_Your goal_. Across all the records below, rename "Futran" to "Vantran" and give the lines back with nothing else changed. Leave the pictures out of your answer.

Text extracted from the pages
● ● ● ● ●

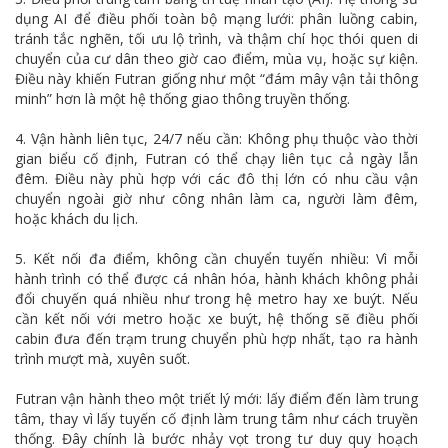
dụng AI để điều phối toàn bộ mạng lưới: phân luồng cabin,
tránh tắc nghẽn, tối ưu lộ trình, và thậm chí học thói quen di
chuyển của cư dân theo giờ cao điểm, mùa vụ, hoặc sự kiện.
Điều này khiến Futran giống như một “đám mây vận tải thông
minh” hơn là một hệ thống giao thông truyền thống.
4. Vận hành liên tục, 24/7 nếu cần: Không phụ thuộc vào thời
gian biểu cố định, Futran có thể chạy liên tục cả ngày lẫn
đêm. Điều này phù hợp với các đô thị lớn có nhu cầu vận
chuyển ngoài giờ như công nhân làm ca, người làm đêm,
hoặc khách du lịch.
5. Kết nối đa điểm, không cần chuyển tuyến nhiều: Vì mỗi
hành trình có thể được cá nhân hóa, hành khách không phải
đổi chuyến quá nhiều như trong hệ metro hay xe buýt. Nếu
cần kết nối với metro hoặc xe buýt, hệ thống sẽ điều phối
cabin đưa đến trạm trung chuyển phù hợp nhất, tạo ra hành
trình mượt mà, xuyên suốt.
Futran vận hành theo một triết lý mới: lấy điểm đến làm trung
tâm, thay vì lấy tuyến cố định làm trung tâm như cách truyền
thống. Đây chính là bước nhảy vọt trong tư duy quy hoạch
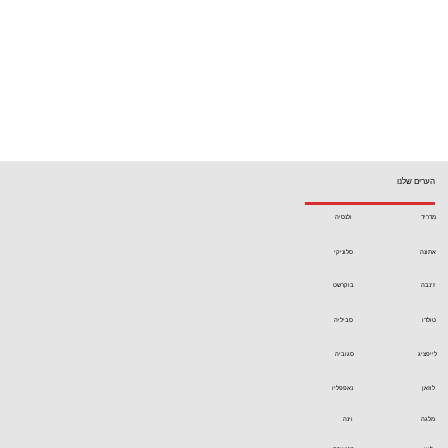
הערים שלנו
מדריד
ולנסיה
אתונה
סלוניקי
ז'נבה
בוקרשט
טולדו
סביליה
לייפציג
סגוביה
לוזאן
נאפפליו
מלגה
וינה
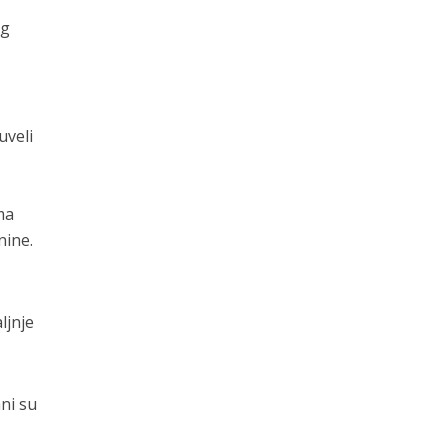
og
,
uveli
ma
nine.
ljnje
ni su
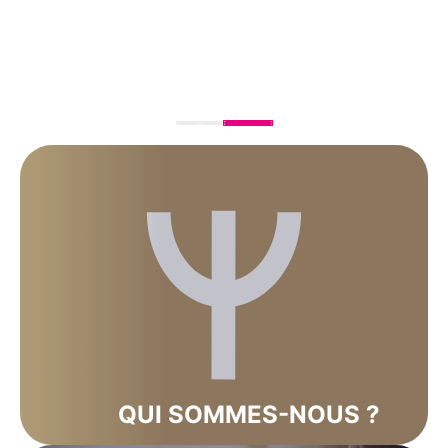
Body
QUI SOMMES-NOUS ?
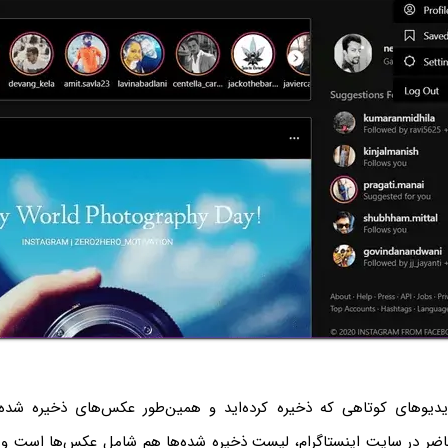
یدیوهای کوتاهی که ذخیره کرده‌اید و همین‌طور عکس‌های ذخیره شده،
اضر در سایت اینستاگرام، لیست ذخیره شده‌ها هم شامل عکس‌ها است و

● ● ● ● ●

_Answer box_.
dụng AI để điều phối toàn bộ mạng lưới: phân luồng cabin,
tránh tắc nghẽn, tối ưu lộ trình, và thậm chí học thói quen di
chuyển của cư dân theo giờ cao điểm, mùa vụ, hoặc sự kiện.
Điều này khiến Vantran giống như một “đám mây vận tải thông
minh” hơn là một hệ thống giao thông truyền thống.
4. Vận hành liên tục, 24/7 nếu cần: Không phụ thuộc vào thời
gian biểu cố định, Vantran có thể chạy liên tục cả ngày lẫn
đêm. Điều này phù hợp với các đô thị lớn có nhu cầu vận
chuyển ngoài giờ như công nhân làm ca, người làm đêm,
hoặc khách du lịch.
5. Kết nối đa điểm, không cần chuyển tuyến nhiều: Vì mỗi
hành trình có thể được cá nhân hóa, hành khách không phải
đổi chuyến quá nhiều như trong hệ metro hay xe buýt. Nếu
cần kết nối với metro hoặc xe buýt, hệ thống sẽ điều phối
cabin đưa đến trạm trung chuyển phù hợp nhất, tạo ra hành
trình mượt mà, xuyên suốt.
Vantran vận hành theo một triết lý mới: lấy điểm đến làm trung
tâm, thay vì lấy tuyến cố định làm trung tâm như cách truyền
thống. Đây chính là bước nhảy vọt trong tư duy quy hoạch
הערים שלנו
מדריד
ולנסיה
אתונה
סלוניקי
ז'נבה
בוקרשט
טולדו
סביליה
לייפציג
סגוביה
לוזאן
נאפפליו
מלגה
וינה
og
,
uveli
ma
nine.
ljnje
ni su
Body
QUI SOMMES-NOUS ?
یدیوهای کوتاهی که ذخیره کرده‌اید و همین‌طور عکس‌های ذخیره شده،
اضر در سایت اینستاگرام، لیست ذخیره شده‌ها هم شامل عکس‌ها است و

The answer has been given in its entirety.